Concernant la perspective plus large de négociations, le président russe a indiqué qu'il ne refusait pas une rencontre avec Volodymyr Zelensky, que ce dernier se rende à Moscou ou dans un pays tiers. Il a toutefois précisé que l'objectif devait être la conclusion d'un accord définitif, pensé sur une longue perspective historique. Il a exprimé son scepticisme en évoquant le souvenir des accords de Minsk, où les parties pouvaient siéger jour et nuit sans parvenir à résoudre quoi que ce soit. Pourtant, Poutine a estimé que l'on arrivait à présent vers la fin du conflit en Ukraine.

Revenant sur la nature du conflit, Vladimir Poutine a indiqué que la Russie faisait face à des globalistes occidentaux qui, depuis les années 1990, ignorent délibérément les intérêts russes et mènent aujourd'hui le combat par l'intermédiaire des Ukrainiens.

Le président russe a illustré son propos par l'épisode des négociations d'Istanbul, où un accord avait été paraphé avant d'être torpillé. Il a notamment raconté que le président français Emmanuel Macron l'avait appelé pour lui dire que Kiev ne pouvait rien signer "avec un pistolet sur la tempe". Vladimir Poutine a alors ordonné le retrait des troupes russes des abords de la capitale ukrainienne, après quoi, la situation a dérivé vers l'impasse que l'on connaît. "Nous nous sommes pourtant mis d'accord avec les Ukrainiens en 2022 à Istanbul, nous avons paraphé l'accord. Ensuite, un certain collègue... Pourquoi le cacher ? Monsieur Macron m'a appelé et m'a dit que l'Ukraine ne pouvait pas signer de tels documents historiques avec un pistolet sur la tempe. C'est une citation. Nous avons gardé l'enregistrement de cette conversation. Que fallait-il faire ? Il fallait retirer les troupes de Kiev. C'est ce que nous avons fait. Immédiatement après, un autre représentant du show-business, le Premier ministre britannique de l'époque, est arrivé et a déclaré :"Il ne faut pas signer, cet accord est injuste". Mais qui décide de ce qui est juste ou non ? Si le représentant de la délégation ukrainienne avait paraphé ces documents", a-t-il raconté.

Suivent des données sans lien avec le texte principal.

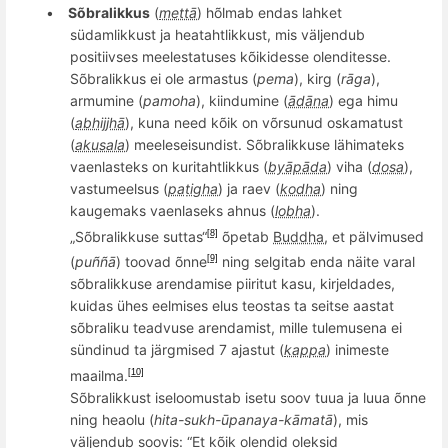
•
Sõbralikkus
(
mettā
) h
õ
lmab endas lahket
südamlikkust ja heatahtlikkust, mis väljendub
positiivses meelestatuses kõikidesse olenditesse.
Sõbralikkus ei ole armastus (
pema
), kirg (
rāga
),
armumine (
pamoha
), kiindumine (
ādāna
) ega himu
(
abhijjhā
), kuna need kõik on võrsunud oskamatust
(
akusala
) meeleseisundist. Sõbralikkuse lähimateks
vaenla
steks on kuritahtlikkus (
byāpāda
) viha (
dosa
),
vastumeelsus (
paṭigha
) ja raev (
kodha
) ning
kaugem
aks vaenlaseks ahnus (
lobha
).
„S
õ
bralikkuse suttas“
õpetab
Buddha
, et pälvimused
[8]
(
pu
ññā
) toovad õnne
ning selgitab enda näite varal
[9]
sõbralikkuse arendamise piiritut kasu, kirjeldades,
kuidas ühes eelmises elus teostas ta seitse aastat
sõbraliku teadvuse arendamist, mille tulemusena
ei
s
ündinud ta järgmised 7 ajastut (
kappa
) inimeste
maailma.
[10]
Sõbralikkust iseloomustab isetu
soov
tuua ja luua
õ
nne
ning heaolu (
hita-sukh-
ūpanaya-kāmatā
), mis
väljendub
soovis
: “Et kõik olendid oleksid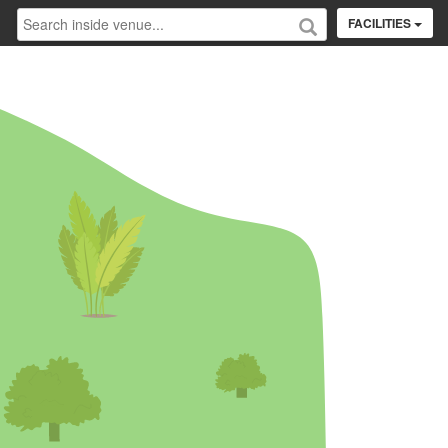
FACILITIES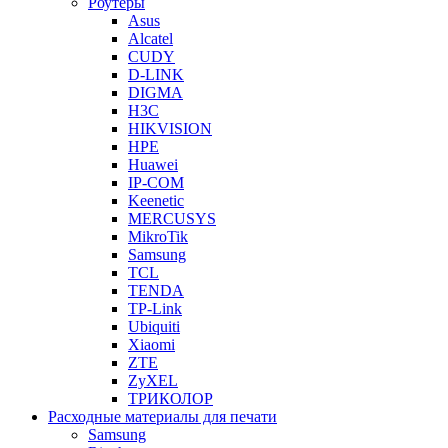
Роутеры
Asus
Alcatel
CUDY
D-LINK
DIGMA
H3C
HIKVISION
HPE
Huawei
IP-COM
Keenetic
MERCUSYS
MikroTik
Samsung
TCL
TENDA
TP-Link
Ubiquiti
Xiaomi
ZTE
ZyXEL
ТРИКОЛОР
Расходные материалы для печати
Samsung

S'agissant des interlocuteurs européens pour d'éventuels pourparlers, Vladimir Poutine a fait savoir que sa préférence irait à l'ancien chancelier allemand Gerhard Schröder. Il a néanmoins concédé aux Européens la liberté de désigner leur représentant, tout en recommandant de choisir une personnalité qui n'a pas encore eu le temps de proférer des insultes à l'égard de la Russie.

Le président russe a par ailleurs exprimé sa conviction que les relations entre Moscou et de nombreux pays occidentaux seraient rétablies. Il a ajouté que plus tôt les Européens prendraient conscience qu'il était nécessaire d'avoir des relations acceptables avec la Russie, mieux cela vaudrait pour toutes les parties.